Mackey and his staff oversee four different elk feeding sites, plus the bighorn sheep feeding site at Cleman Mountain off Old Naches Road where they place hay to keep elk from eating sheep pellets. Later this month, Mackey plans to put out notices for two seasonal positions, which will start on Dec. 1 and Dec. 15.
“We try to look for somebody that has some familiarity with driving trucks and operating tractors and hand tools,” Mackey said.
Assistant manager Bruce Berry added the ability to do maintenance is important as well, with all the equipment required to ensure the elk get fed each day. Three 5-ton military trucks put out hay at the headquarters, and they also utilize an F-450 bought with donation money and a 30-year-old Ford flatbed truck.
All the sites need tractors as well, since the wildlife department switched from 100-pound hay bales to 1,500-pound bales more than 15 years ago.
Along with completing repairs on one of the trucks, crews will need to repair any holes in the elk fence caused by flooding or other normal wear and tear.
Fences are checked in the spring and again in the fall when hunting seasons are over, and they’re slowly making a transition from wood to more durable steel posts.
“A lot of the treatment that they do on the big (wood) posts now is not nearly as effective as when it was much more toxic chemicals that they used and so we’re seeing even as early as five years some of the posts are starting to rot,” Confer Morris said. “So the steel is something that should last upwards of 50 years and be able to take fire.”

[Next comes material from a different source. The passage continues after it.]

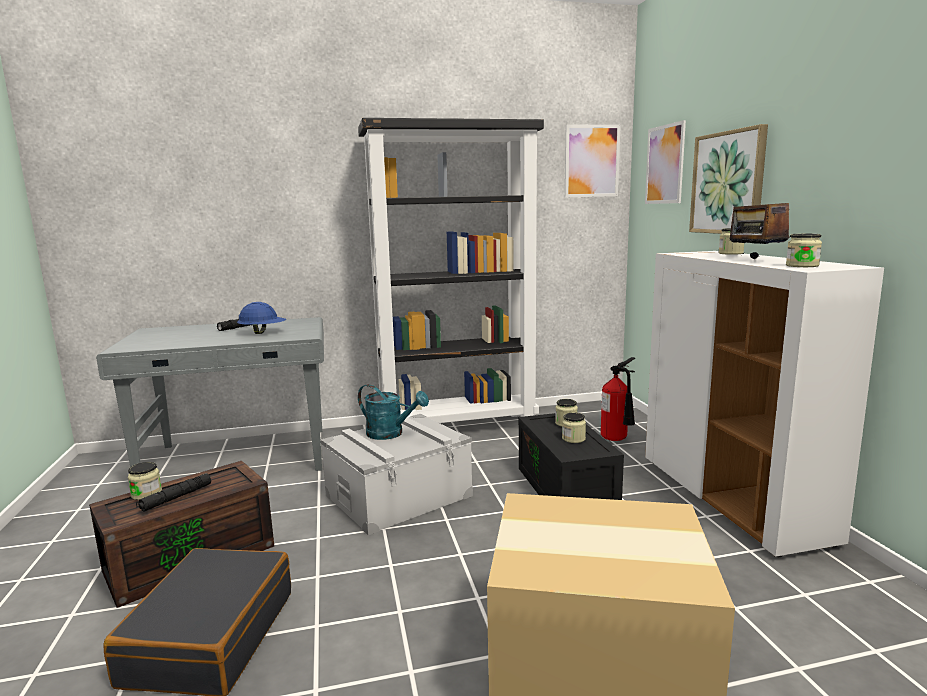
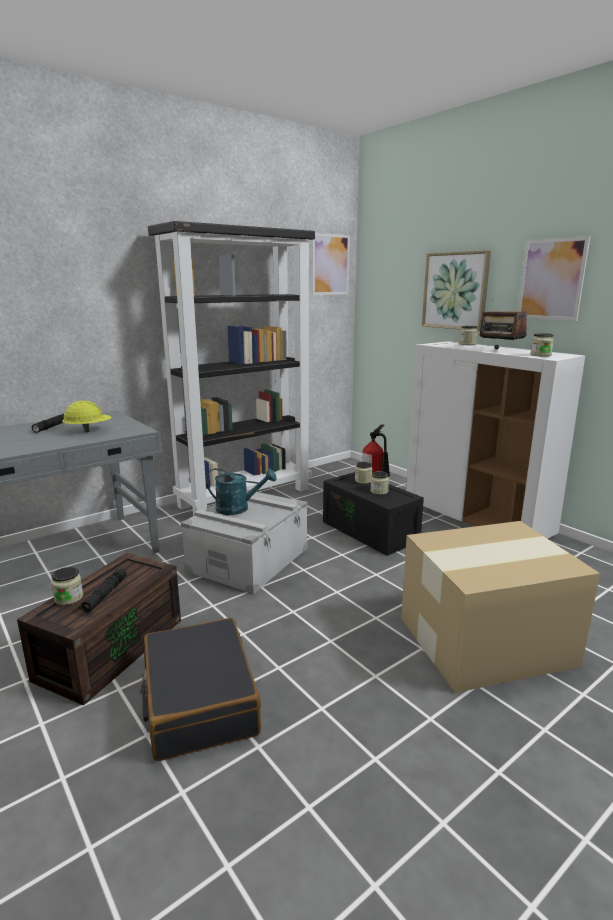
camera: 25 degrees left, 5 degrees up
blue hard hat [237,302,286,334] -> yellow hard hat [62,401,112,432]
picture [645,120,686,204] -> picture moved to [518,236,590,321]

Most long range weather forecasts predict this winter will be much like the last, when the region’s feeding sites stayed open longer than any other winter since the department started keeping records in 2002. Feeding operations at the sites began the first half of December and continued through almost the entire month of March.
Surplus from two light winters – Oak Creek didn’t feed elk at all in 2014-15 – kept costs down a year ago despite the need for extra hay, but that won’t be the case this winter. With heavy snow expected once again, Mackey said the department got 300 to 400 tons of donated hay, which still costs $50 per ton to transport, compared to the usual 600 to 800 tons and was also denied state funding for its volunteer program for the first time ever.
“I kind of was in panic mode,” Mackey said. “Being my first year here and then all of a sudden after 20 years of this successful volunteer program, they didn’t get their grant funding.”
The effects of that change for public viewing remains to be seen, but Mackey said it won’t affect the program’s primary goal of keeping elk healthy and out of area crops. Mackey can’t answer the frequent questions from people about when the elk will arrive, but whenever it happens, food will be waiting.